三维裂隙网络非稳定渗流分析的变分不等式方法

A VARIATIONAL INEQUALITY APPROACH FOR NON-STEADY SEEPAGE FLOW THROUGH THREE-DIMENSIONAL FRACTURE NETWORK

  • 摘要: 为了求解裂隙岩体有自由面非稳定渗流问题,将Darcy定律延拓至整个研究区域,使得潜在溢出边界条件满足Signorini型边界条件,建立了三维裂隙网络非稳定渗流问题的抛物型变分不等式(parabolic variational inequality,PVI)提法,并证明其与偏微分方程(partial differential equation,PDE)提法的等价性,从而将自由面上的流量条件以及潜在溢出边界上的互补条件转化成自然边界条件,降低该问题求解难度。同时给出了基于PVI提法的有限元数值求解方法,通过与交叉裂隙模型理论解的对比分析,证明了该方法的正确性。最后将该方法对含复杂三维裂隙网络的边坡进行非稳定渗流分析,计算结果表明该方法对于复杂裂隙网络求解具有较强的可靠性和适应性。

     

    Abstract: To solve non-steady seepage flow problems with free surface in fractured rock masses, Darcy's law is extended to the entire domain. A parabolic variational inequality (PVI) formulation, in which a Signorini's type of boundary condition enforced on the potential seepage surface, is established for transforming the flux condition on the potential seepage surface into natural boundary conditions, and then proved to be equivalent to the partial differential equation (PDE) formulation, and then the difficulty in solving this problem is reduced.

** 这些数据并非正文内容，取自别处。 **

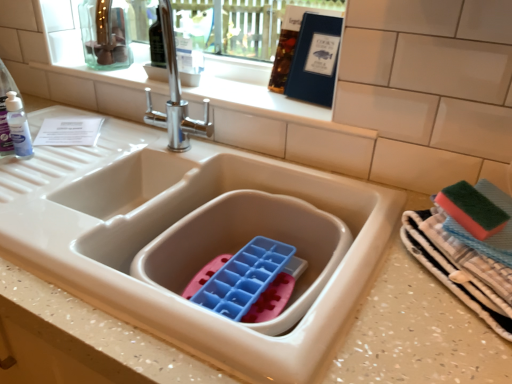
Question: Is textured cotton towels at right at the back of satin nickel faucet at upper center?

Choices:
 (A) no
 (B) yes

Answer: (A)

Question: Considering the relative sizes of satin nickel faucet at upper center and textured cotton towels at right in the image provided, is satin nickel faucet at upper center shorter than textured cotton towels at right?

Choices:
 (A) no
 (B) yes

Answer: (A)

Question: From a real-world perspective, is satin nickel faucet at upper center physically below textured cotton towels at right?

Choices:
 (A) yes
 (B) no

Answer: (B)

Question: From the image's perspective, is satin nickel faucet at upper center below textured cotton towels at right?

Choices:
 (A) no
 (B) yes

Answer: (A)

Question: Is satin nickel faucet at upper center to the right of textured cotton towels at right from the viewer's perspective?

Choices:
 (A) yes
 (B) no

Answer: (B)

Question: Considering the relative sizes of satin nickel faucet at upper center and textured cotton towels at right in the image provided, is satin nickel faucet at upper center smaller than textured cotton towels at right?

Choices:
 (A) no
 (B) yes

Answer: (B)

Question: Is textured cotton towels at right positioned behind satin nickel faucet at upper center?

Choices:
 (A) yes
 (B) no

Answer: (B)

Question: Considering the relative positions of textured cotton towels at right and satin nickel faucet at upper center in the image provided, is textured cotton towels at right to the right of satin nickel faucet at upper center from the viewer's perspective?

Choices:
 (A) no
 (B) yes

Answer: (B)

Question: Is textured cotton towels at right at the left side of satin nickel faucet at upper center?

Choices:
 (A) no
 (B) yes

Answer: (A)

Question: Is textured cotton towels at right positioned far away from satin nickel faucet at upper center?

Choices:
 (A) yes
 (B) no

Answer: (B)

Question: Is textured cotton towels at right beside satin nickel faucet at upper center?

Choices:
 (A) yes
 (B) no

Answer: (B)

Question: From a real-world perspective, is textured cotton towels at right positioned under satin nickel faucet at upper center based on gravity?

Choices:
 (A) no
 (B) yes

Answer: (B)

Question: Visually, is textured cotton towels at right positioned to the left or to the right of satin nickel faucet at upper center?

Choices:
 (A) left
 (B) right

Answer: (B)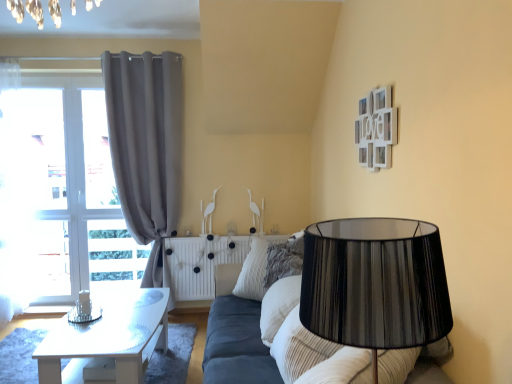
Question: Is black pleated lampshade at center next to white textured radiator at center?

Choices:
 (A) yes
 (B) no

Answer: (B)

Question: Does black pleated lampshade at center have a greater height compared to white textured radiator at center?

Choices:
 (A) yes
 (B) no

Answer: (B)

Question: Is black pleated lampshade at center shorter than white textured radiator at center?

Choices:
 (A) yes
 (B) no

Answer: (A)

Question: Can you confirm if black pleated lampshade at center is wider than white textured radiator at center?

Choices:
 (A) yes
 (B) no

Answer: (A)

Question: From the image's perspective, is black pleated lampshade at center located above white textured radiator at center?

Choices:
 (A) no
 (B) yes

Answer: (B)

Question: Is black pleated lampshade at center outside white textured radiator at center?

Choices:
 (A) no
 (B) yes

Answer: (B)

Question: From a real-world perspective, is white textured radiator at center physically below striped fabric pillow at center?

Choices:
 (A) no
 (B) yes

Answer: (B)

Question: Would you consider white textured radiator at center to be distant from striped fabric pillow at center?

Choices:
 (A) no
 (B) yes

Answer: (A)

Question: Is white textured radiator at center bigger than striped fabric pillow at center?

Choices:
 (A) yes
 (B) no

Answer: (A)

Question: Can you confirm if white textured radiator at center is smaller than striped fabric pillow at center?

Choices:
 (A) yes
 (B) no

Answer: (B)

Question: Are white textured radiator at center and striped fabric pillow at center making contact?

Choices:
 (A) yes
 (B) no

Answer: (B)

Question: Would you say white textured radiator at center is outside striped fabric pillow at center?

Choices:
 (A) yes
 (B) no

Answer: (A)

Question: Is striped fabric pillow at center located outside white glossy table at left?

Choices:
 (A) no
 (B) yes

Answer: (B)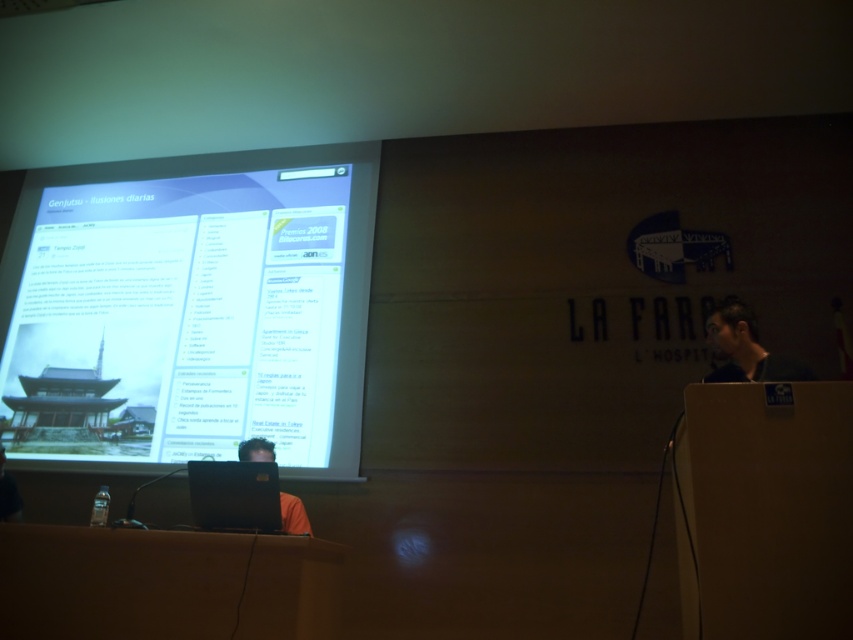
Is white glossy projector screen at upper center taller than matte black laptop at center?

Yes.

The width and height of the screenshot is (853, 640). What do you see at coordinates (190, 307) in the screenshot?
I see `white glossy projector screen at upper center` at bounding box center [190, 307].

Where is `white glossy projector screen at upper center`? The height and width of the screenshot is (640, 853). white glossy projector screen at upper center is located at coordinates (x=190, y=307).

Is matte black laptop at right bigger than matte black laptop at center?

Actually, matte black laptop at right might be smaller than matte black laptop at center.

Who is higher up, matte black laptop at right or matte black laptop at center?

matte black laptop at right is higher up.

I want to click on matte black laptop at right, so click(x=747, y=348).

Where is `matte black laptop at right`? The width and height of the screenshot is (853, 640). matte black laptop at right is located at coordinates (747, 348).

Who is shorter, black matte laptop at center or matte black laptop at right?

black matte laptop at center

How much distance is there between black matte laptop at center and matte black laptop at right?

The distance of black matte laptop at center from matte black laptop at right is 1.82 meters.

Between point (245, 516) and point (757, 344), which one is positioned in front?

Point (245, 516) is in front.

This screenshot has width=853, height=640. I want to click on black matte laptop at center, so click(x=234, y=496).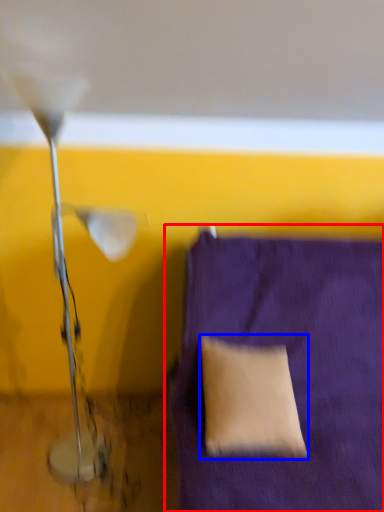
Question: Which object appears closest to the camera in this image, furniture (highlighted by a red box) or pillow (highlighted by a blue box)?

Choices:
 (A) furniture
 (B) pillow

Answer: (A)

Finite element numerical solution of the PVI formulation is proposed, and the validity of the numerical approach is verified by comparison of theoretical and calculated results for cross fracture model. Finally, the proposed approach is applied for non-steady seepage flow behaviors in a complex fractured rock slope, and the calculation results validate the reliability and robustness of this method well.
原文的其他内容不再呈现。